** EXTRACT PROVIDED **
● ● ● ●

Synopses & Reviews
It was one of the most ruthlessly conceived and executed invasions in the annals of warfare. Hitler's Polish campaign unleashed a blitzkrieg in which SS troops, police squads, and the army itself waged an ethnic war of unprecedented brutality. Tens of thousands of Poles-roughly 80 percent of whom were Christian-were summarily executed in acts of collective punishment. After six weeks, a country was crushed and the world was at war. Usually given short shrift in most histories of World War II, the invasion of Poland was more than a series of opening salvos; it was a testing ground for German brutalities to come. In this first intensive study of the invasion, Alexander Rossino provides a comprehensive study of the Polish campaign, including disturbing new insights into its racist and ideological underpinnings. Rossino tells how this invasion melded the ideology of the Nazi party with Germany's military yearning for empire in the East. The Polish campaign was important as the first step in Hitler's drive for "living space" for Germans in Eastern Europe, and as the blitzkrieg decimated urban residential areas, civilians soon became indistinguishable from combatants. In addition to describing military operations, Rossino also provides a close analysis of SS plans to murder Polish leaders, German army reprisal policies, and the close collaboration of Wehrmacht and SS forces in the subjugation and execution of Polish citizens. Rossino considers both top-level decision making and the experiences of German soldiers as he explores the mentality of those who perpetrated crimes against civilians. He particularly investigates the links between Nazi racial-political policies and military action to show that Poland was merely the German army's dress rehearsal for the later slaughter of other Slavs and Jews during the Russian campaign. By providing a detailed examination of atrocities committed by both military and SS personnel, he shows that the Wehrmacht's criminality was clearly evident at the beginning of the war. Hitler Strikes Poland is a startling reconstruction of history that clearly reveals the extent to which Nazi philosophy drove the German war machine. By placing German expansionism in its ideological context, it can help us better understand the brutality of the years that followed and better appreciate the suffering of the Polish people.
Includes bibliographical references (p. 305-335) and index.
Table of Contents
The ideological dimensions of war with Poland -- Nazi radicals and SS killers -- The German Army and the opening phase of Operation Tannenberg -- Nazi anti-Jewish policy during the Polish campaign -- Institutional brutality and German Army reprisal policy -- From retaliation to atrocity -- Explaining German brutality.

● ● ● ●

** SUPPLIED RECORDS **
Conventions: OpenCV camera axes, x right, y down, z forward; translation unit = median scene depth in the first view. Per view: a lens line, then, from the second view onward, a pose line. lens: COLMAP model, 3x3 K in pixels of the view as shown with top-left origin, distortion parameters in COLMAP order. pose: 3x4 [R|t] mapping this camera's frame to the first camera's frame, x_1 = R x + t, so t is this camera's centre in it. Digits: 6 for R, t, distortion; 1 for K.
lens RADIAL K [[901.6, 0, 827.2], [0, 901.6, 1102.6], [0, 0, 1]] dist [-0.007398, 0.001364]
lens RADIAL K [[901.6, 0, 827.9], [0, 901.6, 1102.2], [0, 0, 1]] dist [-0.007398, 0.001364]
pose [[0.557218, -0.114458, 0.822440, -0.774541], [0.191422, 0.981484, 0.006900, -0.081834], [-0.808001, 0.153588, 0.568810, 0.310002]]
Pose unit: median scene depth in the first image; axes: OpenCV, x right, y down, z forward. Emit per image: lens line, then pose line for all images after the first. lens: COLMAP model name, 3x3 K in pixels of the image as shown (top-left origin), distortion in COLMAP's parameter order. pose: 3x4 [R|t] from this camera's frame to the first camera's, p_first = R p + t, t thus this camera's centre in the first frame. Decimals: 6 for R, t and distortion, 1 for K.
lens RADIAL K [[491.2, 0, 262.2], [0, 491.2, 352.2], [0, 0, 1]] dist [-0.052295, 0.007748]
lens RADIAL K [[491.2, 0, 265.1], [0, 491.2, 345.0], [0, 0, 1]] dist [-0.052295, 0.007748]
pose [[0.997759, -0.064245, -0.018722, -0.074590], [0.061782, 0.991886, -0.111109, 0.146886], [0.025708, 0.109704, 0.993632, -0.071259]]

● ● ● ●

** WHAT YOU SHOULD DO **
Copy everything in the book description from "Includes bibliographical references" down to "Explaining German brutality.", word for word. The records were taken from another source.

** SOLUTION FOR THIS TASK **
Includes bibliographical references (p. 305-335) and index.
Table of Contents
The ideological dimensions of war with Poland -- Nazi radicals and SS killers -- The German Army and the opening phase of Operation Tannenberg -- Nazi anti-Jewish policy during the Polish campaign -- Institutional brutality and German Army reprisal policy -- From retaliation to atrocity -- Explaining German brutality.